** BEGIN **

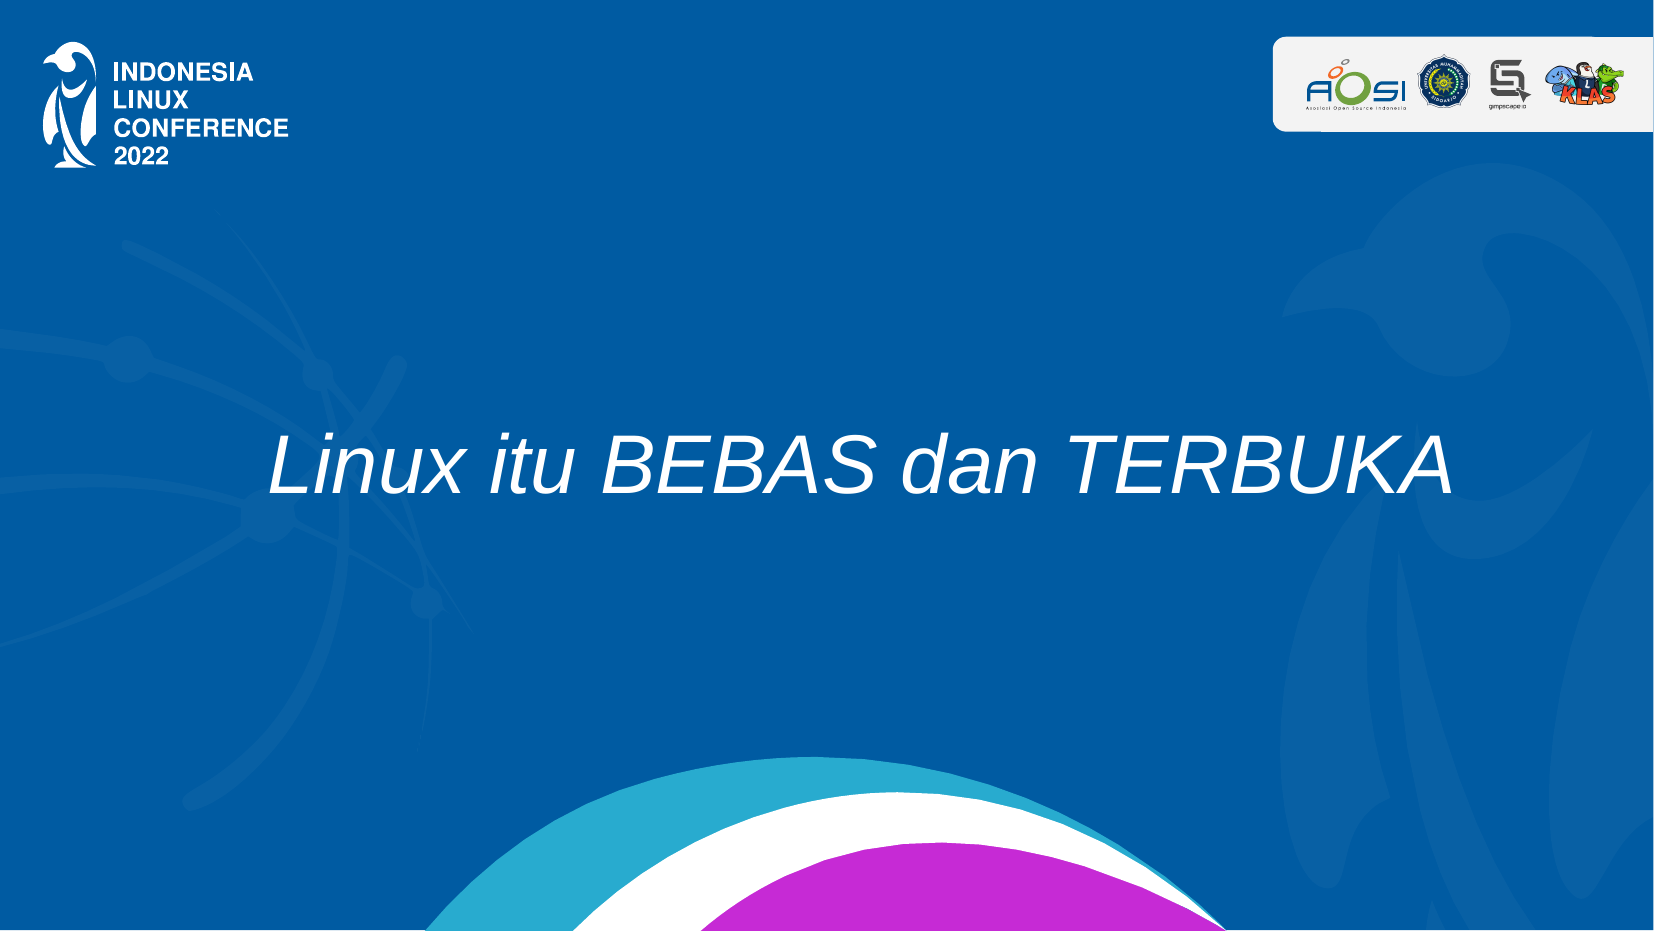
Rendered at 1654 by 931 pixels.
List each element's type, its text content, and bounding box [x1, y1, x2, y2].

picture [1545, 62, 1624, 105]
text_box Linux itu BEBAS dan TERBUKA [187, 255, 1501, 676]
picture [1417, 54, 1471, 108]
text_box [424, 756, 1227, 931]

** END **

* _DIRECTIONS FOR THIS TASK_
Copy the listing above word for word and line by line, but leave out the picture.

* _THE REPLY_
Rendered at 1654 by 931 pixels.
List each element's type, its text content, and bounding box [x1, y1, x2, y2].

picture [1545, 62, 1624, 105]
text_box Linux itu BEBAS dan TERBUKA [187, 255, 1501, 676]
picture [1417, 54, 1471, 108]
text_box [424, 756, 1227, 931]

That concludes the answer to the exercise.